Theory Building Training: Grounded Theory & Kepenulisan Kualitatif Grounded Theory

Jumat (29/7) Center for Indegenous and Cultural Psychology (CICP) Fakultas Psikologi menyelenggarakan acara “Theory Building Training: Grounded Theory & Kepenulisan Kualitatif Grounded Theory”. Acara tersebut disampaikan oleh Dr. Bagus Riyono, M.A., Psikolog dan Prof. Drs. Subandi, M.A., Ph.D., Psikolog Tujuan dari diadakannya acara ini karena perguruan tinggi memegang peran sentral dalam kemajuan ilmu pengetahuan. Selain itu Theory Building Training adalah rangkaian kegiatan pemberian materi tentang metodologi penelitian.

Pembicara pertama pada acara ini adalah Dr. Bagus Riyono, M.A., Psikolog yang menjelaskan grounded theory secara filosofis terlebih dahulu. “Sebelum kita bahas tentang grounded theory sebagai metode atau sebagai teknik, saya ingin menyampaikan dulu secara filosofis kerena ketika kita hanya menganggap grounded theory sebagai teknik dan tidak menghayati filosofinya. Saya takutnya nanti mekanistis ketika melakukan studi grounded theory”.

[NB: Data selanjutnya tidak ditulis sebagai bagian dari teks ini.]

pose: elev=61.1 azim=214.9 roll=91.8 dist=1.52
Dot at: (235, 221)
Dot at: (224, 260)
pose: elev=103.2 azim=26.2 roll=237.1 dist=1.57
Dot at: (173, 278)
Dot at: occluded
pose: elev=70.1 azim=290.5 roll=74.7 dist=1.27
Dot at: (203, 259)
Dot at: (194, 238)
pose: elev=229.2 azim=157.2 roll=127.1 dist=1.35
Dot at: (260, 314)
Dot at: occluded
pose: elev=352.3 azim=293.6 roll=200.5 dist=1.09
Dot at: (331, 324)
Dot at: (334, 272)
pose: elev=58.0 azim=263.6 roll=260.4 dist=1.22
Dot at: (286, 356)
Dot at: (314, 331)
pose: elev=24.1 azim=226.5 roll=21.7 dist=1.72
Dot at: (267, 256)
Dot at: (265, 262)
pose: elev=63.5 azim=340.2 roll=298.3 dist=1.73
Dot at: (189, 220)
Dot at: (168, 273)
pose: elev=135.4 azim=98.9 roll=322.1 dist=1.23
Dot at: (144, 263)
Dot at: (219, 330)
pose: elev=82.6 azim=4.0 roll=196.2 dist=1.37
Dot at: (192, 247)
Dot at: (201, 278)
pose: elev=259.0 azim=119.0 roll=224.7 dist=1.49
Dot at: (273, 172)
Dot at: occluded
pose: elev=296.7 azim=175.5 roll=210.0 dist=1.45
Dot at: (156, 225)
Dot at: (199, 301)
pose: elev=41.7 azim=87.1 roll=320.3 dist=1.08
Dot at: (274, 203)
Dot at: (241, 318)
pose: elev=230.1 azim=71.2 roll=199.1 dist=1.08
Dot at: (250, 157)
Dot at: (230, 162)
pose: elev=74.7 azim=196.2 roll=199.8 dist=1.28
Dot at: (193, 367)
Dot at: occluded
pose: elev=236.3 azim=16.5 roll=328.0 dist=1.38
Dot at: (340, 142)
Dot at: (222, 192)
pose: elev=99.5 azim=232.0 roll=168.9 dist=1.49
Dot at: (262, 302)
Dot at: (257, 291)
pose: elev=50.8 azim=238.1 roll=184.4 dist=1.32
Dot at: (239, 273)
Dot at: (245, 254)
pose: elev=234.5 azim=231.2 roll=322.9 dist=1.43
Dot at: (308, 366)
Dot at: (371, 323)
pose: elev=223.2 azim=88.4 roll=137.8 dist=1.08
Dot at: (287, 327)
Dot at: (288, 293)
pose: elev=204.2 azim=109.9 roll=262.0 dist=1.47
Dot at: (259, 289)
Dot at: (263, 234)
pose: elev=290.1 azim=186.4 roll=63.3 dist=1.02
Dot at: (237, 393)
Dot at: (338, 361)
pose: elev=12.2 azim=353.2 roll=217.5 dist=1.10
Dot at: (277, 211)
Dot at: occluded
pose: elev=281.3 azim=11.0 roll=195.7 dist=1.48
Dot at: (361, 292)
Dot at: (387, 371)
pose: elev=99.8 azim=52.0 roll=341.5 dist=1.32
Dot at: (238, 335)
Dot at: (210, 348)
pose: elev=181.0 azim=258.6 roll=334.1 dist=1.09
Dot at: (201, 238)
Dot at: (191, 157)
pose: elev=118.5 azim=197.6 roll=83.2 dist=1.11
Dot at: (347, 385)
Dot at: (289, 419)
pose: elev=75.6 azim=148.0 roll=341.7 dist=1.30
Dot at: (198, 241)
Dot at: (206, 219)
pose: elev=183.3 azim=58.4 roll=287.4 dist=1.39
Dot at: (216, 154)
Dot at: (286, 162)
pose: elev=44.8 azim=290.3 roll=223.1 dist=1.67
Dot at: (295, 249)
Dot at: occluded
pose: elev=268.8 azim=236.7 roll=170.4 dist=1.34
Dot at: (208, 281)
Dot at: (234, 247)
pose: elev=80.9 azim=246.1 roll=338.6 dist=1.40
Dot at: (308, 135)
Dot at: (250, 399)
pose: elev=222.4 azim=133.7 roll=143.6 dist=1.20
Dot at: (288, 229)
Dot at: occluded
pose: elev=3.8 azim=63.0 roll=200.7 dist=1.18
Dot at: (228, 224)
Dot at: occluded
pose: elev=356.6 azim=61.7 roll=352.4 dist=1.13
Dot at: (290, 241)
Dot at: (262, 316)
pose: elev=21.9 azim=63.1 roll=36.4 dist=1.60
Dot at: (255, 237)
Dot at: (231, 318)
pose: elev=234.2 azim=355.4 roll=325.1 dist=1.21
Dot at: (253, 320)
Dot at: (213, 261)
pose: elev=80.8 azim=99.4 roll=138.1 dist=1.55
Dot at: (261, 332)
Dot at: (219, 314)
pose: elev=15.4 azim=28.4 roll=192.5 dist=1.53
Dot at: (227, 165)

Selanjutnya, Bagus menjelaskan bahwa ilmu pengetahuan adalah usaha manusia untuk memahami apa yang terjadi dan realitas. “Realitas itu kenapa harus dipahami karena sebetulnya karena kita ingin tahu sebetulnya yang sebenarnya itu seperti apa atau lebih umumnya, sebetulnya ilmu pengetahuan, sains itu tujuannya untuk mengetahui kebenaran dalam berbagai levelnya dan level yang paling permukaan itu sering disebut realitas”. Akan tetapi, realitas terkadang terhalang oleh tabir-tabir, seperti persepsi, prejudice, dan sebagainya dan ilmu pengetahuan bertujuan untuk menguak tabir-tabir itu supaya kita mendapatkan realitas yang sesungguhnya.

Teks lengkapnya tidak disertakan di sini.